Los profetas pronosticaban un desastre –el mercado editorial cayó un 18% durante el confinamiento– que no ha llegado. Los datos del sector certifican que las ventas de este año han crecido hasta un 17,1%, quince puntos por encima del último ejercicio normal. El 2020, año apocalíptico, terminó para los editores, los distribuidores y las librerías –los agentes con mayores porcentajes de la cadena de valor del libro– mucho mejor de lo esperado. El último semestre ha sido directamente un acontecimiento: una facturación de 1.100 millones de euros, un 20% por encima de las cifras habituales. Y la suma más alta de este decenio, en el que hemos vivido dos crisis económicas y oído a diario el mensaje de que el papel está muerto. 
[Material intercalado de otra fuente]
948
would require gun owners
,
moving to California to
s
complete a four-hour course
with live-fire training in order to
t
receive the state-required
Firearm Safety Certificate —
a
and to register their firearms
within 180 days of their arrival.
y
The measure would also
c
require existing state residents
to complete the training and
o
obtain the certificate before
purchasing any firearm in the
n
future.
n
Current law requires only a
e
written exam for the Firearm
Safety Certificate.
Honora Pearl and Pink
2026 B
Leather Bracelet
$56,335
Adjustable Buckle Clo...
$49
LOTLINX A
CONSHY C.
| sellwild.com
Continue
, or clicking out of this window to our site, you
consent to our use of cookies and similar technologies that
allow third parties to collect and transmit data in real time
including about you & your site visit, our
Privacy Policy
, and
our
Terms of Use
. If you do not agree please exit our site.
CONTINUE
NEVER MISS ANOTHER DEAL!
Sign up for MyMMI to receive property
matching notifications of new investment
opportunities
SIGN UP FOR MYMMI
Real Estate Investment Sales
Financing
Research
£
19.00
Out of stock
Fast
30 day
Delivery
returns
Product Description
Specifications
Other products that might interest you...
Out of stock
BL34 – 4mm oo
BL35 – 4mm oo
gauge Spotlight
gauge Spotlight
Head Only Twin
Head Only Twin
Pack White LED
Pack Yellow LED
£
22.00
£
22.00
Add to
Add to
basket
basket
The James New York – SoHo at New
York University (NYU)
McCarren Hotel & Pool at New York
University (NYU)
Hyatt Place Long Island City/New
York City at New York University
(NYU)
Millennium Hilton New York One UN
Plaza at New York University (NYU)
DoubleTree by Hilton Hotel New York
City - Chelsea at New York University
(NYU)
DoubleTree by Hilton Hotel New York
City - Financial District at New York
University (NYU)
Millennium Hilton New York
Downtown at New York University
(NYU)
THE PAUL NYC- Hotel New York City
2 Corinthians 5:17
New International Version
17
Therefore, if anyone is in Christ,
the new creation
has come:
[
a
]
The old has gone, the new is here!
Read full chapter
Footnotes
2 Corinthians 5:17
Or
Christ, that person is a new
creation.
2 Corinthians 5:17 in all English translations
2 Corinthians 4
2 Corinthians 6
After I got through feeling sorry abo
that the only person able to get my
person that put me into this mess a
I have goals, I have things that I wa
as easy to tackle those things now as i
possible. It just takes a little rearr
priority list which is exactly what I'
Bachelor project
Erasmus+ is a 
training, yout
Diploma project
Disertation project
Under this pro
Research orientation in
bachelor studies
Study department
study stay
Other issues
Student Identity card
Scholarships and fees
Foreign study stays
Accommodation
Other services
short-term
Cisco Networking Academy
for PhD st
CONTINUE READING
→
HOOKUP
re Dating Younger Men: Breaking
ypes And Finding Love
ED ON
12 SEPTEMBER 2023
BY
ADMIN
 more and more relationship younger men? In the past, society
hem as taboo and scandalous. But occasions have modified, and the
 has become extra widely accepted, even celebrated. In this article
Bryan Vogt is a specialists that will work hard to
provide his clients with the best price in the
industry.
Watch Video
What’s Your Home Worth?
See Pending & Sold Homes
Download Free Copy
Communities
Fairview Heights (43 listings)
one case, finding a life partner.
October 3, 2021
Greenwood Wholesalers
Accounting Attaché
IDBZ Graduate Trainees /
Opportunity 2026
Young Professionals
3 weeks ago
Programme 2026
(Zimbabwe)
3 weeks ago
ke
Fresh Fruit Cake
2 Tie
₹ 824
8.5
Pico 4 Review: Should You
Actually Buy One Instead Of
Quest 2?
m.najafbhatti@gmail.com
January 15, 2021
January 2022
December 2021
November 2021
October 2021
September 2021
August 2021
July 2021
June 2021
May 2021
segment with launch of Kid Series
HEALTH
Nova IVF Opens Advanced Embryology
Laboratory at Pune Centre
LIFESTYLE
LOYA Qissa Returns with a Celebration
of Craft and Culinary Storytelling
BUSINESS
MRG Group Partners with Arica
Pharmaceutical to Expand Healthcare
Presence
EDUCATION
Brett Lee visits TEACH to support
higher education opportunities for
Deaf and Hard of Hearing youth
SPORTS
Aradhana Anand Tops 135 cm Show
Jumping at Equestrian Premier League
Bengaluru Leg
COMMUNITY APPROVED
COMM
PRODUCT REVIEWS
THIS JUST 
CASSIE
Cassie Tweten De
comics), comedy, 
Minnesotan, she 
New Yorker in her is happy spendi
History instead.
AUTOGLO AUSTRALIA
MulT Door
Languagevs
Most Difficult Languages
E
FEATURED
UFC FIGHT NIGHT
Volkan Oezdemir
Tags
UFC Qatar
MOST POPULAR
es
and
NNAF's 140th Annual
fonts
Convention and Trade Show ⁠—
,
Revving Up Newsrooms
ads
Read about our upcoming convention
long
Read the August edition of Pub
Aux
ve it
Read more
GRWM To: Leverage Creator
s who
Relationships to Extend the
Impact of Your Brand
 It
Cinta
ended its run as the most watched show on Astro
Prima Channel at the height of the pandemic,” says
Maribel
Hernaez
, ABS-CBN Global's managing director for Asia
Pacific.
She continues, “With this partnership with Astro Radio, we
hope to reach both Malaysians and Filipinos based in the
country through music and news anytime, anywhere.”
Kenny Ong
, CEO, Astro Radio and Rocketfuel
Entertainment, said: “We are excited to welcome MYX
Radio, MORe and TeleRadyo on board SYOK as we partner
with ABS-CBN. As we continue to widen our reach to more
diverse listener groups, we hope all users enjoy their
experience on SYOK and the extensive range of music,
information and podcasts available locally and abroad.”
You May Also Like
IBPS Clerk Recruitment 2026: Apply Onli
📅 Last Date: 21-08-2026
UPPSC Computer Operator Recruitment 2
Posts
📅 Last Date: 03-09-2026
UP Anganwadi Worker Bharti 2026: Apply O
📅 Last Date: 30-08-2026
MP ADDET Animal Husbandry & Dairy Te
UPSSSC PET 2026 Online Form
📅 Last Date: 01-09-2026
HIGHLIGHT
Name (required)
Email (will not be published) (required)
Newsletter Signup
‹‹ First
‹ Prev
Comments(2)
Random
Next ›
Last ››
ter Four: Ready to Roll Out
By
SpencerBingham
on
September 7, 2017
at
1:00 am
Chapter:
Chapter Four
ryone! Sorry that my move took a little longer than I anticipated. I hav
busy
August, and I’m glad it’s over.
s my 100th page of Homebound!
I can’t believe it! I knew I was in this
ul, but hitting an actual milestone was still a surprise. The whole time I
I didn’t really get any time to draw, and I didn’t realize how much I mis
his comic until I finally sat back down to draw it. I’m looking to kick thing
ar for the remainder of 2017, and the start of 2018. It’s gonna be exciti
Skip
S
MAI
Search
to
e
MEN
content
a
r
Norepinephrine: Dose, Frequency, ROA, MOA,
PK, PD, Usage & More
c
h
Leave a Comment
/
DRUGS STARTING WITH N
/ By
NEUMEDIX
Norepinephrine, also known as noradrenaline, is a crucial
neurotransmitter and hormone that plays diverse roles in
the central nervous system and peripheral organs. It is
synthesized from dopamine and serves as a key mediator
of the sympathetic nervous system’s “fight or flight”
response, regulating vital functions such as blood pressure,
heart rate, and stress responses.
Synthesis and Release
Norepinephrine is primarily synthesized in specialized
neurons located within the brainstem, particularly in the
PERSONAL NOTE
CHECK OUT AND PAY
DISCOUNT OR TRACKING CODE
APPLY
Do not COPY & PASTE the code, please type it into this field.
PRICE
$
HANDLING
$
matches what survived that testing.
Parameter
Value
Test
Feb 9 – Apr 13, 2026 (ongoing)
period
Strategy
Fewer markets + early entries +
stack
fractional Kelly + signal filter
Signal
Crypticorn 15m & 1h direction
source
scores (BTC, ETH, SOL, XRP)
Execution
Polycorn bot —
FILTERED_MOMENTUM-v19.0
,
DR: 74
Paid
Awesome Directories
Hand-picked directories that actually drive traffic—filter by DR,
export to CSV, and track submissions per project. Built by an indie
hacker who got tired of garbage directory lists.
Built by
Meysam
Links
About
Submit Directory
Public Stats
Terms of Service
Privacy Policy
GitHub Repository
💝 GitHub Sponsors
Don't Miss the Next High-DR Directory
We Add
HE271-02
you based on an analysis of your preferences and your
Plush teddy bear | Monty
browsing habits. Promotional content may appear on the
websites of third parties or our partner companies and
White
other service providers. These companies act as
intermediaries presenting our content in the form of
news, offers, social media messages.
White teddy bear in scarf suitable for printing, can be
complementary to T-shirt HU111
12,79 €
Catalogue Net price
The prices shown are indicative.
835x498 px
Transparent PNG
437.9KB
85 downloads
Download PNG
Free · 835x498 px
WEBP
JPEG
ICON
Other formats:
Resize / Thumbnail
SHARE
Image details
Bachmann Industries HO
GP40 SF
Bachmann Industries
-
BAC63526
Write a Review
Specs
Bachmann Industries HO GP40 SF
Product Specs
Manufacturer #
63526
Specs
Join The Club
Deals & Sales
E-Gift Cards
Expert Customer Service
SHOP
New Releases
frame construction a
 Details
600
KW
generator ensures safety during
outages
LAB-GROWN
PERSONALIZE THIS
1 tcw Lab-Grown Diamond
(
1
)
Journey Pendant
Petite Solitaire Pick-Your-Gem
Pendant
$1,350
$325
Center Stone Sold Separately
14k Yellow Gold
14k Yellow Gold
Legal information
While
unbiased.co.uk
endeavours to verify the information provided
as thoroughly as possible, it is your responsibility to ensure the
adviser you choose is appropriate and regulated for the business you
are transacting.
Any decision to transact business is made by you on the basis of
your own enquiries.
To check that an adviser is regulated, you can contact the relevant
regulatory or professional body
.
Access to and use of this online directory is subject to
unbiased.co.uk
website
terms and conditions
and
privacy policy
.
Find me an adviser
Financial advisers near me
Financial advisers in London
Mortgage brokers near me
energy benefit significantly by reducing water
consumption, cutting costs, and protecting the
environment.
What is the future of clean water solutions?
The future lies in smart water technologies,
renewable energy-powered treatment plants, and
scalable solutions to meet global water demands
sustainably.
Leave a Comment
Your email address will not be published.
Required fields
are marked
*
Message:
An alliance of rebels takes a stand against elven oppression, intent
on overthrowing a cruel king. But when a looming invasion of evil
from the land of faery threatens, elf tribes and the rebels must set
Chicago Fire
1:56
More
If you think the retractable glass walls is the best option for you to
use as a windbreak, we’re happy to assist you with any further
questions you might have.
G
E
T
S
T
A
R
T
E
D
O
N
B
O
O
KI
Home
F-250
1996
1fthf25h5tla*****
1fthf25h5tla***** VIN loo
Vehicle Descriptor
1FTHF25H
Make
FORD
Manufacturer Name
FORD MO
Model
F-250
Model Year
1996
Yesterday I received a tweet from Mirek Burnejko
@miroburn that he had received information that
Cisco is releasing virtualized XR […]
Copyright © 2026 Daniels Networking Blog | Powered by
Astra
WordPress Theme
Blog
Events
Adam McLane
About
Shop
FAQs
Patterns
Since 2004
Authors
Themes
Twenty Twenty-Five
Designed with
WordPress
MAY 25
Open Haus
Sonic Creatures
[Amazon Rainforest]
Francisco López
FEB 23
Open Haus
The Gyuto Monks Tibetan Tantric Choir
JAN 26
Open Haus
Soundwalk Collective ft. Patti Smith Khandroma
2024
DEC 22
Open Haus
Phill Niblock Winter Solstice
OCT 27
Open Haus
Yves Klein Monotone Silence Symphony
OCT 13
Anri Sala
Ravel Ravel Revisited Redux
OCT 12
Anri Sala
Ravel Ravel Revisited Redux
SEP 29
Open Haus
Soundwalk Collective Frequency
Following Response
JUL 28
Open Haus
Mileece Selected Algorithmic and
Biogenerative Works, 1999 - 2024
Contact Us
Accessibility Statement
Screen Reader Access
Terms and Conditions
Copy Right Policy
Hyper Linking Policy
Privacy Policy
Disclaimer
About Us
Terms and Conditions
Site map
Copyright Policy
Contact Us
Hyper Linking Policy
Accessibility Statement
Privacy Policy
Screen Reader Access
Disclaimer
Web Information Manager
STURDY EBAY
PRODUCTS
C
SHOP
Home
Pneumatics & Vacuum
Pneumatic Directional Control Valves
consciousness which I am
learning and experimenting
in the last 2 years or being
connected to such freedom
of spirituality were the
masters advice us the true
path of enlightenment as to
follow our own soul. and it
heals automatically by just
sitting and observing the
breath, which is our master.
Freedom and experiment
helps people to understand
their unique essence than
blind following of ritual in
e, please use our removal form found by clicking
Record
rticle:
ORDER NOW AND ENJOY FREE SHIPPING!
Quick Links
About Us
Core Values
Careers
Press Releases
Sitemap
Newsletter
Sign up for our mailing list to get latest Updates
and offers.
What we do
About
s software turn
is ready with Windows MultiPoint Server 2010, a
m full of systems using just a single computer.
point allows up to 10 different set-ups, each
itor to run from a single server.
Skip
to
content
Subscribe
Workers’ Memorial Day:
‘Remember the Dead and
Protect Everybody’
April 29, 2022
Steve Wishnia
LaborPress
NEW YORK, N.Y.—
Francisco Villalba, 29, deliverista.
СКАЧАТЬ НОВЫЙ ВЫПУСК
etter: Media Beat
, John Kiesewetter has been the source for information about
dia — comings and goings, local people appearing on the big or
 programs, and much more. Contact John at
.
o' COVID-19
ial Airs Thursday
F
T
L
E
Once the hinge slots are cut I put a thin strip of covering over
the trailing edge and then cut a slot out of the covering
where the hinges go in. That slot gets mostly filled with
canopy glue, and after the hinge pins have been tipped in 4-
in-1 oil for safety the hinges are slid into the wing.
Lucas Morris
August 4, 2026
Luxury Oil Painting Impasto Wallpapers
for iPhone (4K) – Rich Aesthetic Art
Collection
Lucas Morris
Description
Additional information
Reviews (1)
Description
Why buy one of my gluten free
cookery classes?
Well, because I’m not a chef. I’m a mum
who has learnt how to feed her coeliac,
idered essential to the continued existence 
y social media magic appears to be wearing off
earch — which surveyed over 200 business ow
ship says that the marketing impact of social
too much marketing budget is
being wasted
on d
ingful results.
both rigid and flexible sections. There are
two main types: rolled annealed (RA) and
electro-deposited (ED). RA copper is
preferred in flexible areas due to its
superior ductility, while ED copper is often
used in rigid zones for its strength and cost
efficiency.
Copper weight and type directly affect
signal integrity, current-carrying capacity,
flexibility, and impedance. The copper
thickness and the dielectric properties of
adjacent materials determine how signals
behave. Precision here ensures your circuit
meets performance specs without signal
Pues no. Si alguna vez lo estuvo, acaba de resucitar. El gremio, reunido en el Fórum Edita de Barcelona, explica este ascenso de las ventas –en competencia abierta con la cultura digital– por la abundancia de títulos sacados al mercado, en constante incremento en los últimos dos años. Se edita más y se compra (es de suponer que también se lee) más. ¿Se trata de una anomalía? En absoluto: las nuevas tecnologías permiten conseguir títulos con extraordinaria facilidad –sobre todo ahora que las librerías de fondo se han convertido en auténticos unicornios– y la creciente calidad media de las ediciones (cuestión más compleja es ya el contenido literario de muchas obras) ha disparado el consumo de productos editoriales que hace unos años eran minoritarios: cómics y novelas gráficas

Hasta el libro infantil y juvenil vive una época de esplendor, con casi 30 millones de ejemplares vendidos, sólo por detrás de los textos escolares y la ficción para adultos. Hay quien piensa que se trata de un espejismo pasajero. Tras lustros de oír a tantas casandras no debe ser fácil admitirlo: quizás empezamos todos a estar saturados de la burbuja digital y (muchos) preferimos regresar a lo sólido: una lectura sin pantallas. En contra de lo que se predica, e incluso del problema social que supone que la escuela licencie a alumnos incapaces de comprender un texto escrito simple, la lectura es –y va a seguir siéndolo siempre– una actividad intelectual insustituible. Prestigiosa. Inequívocamente moderna. 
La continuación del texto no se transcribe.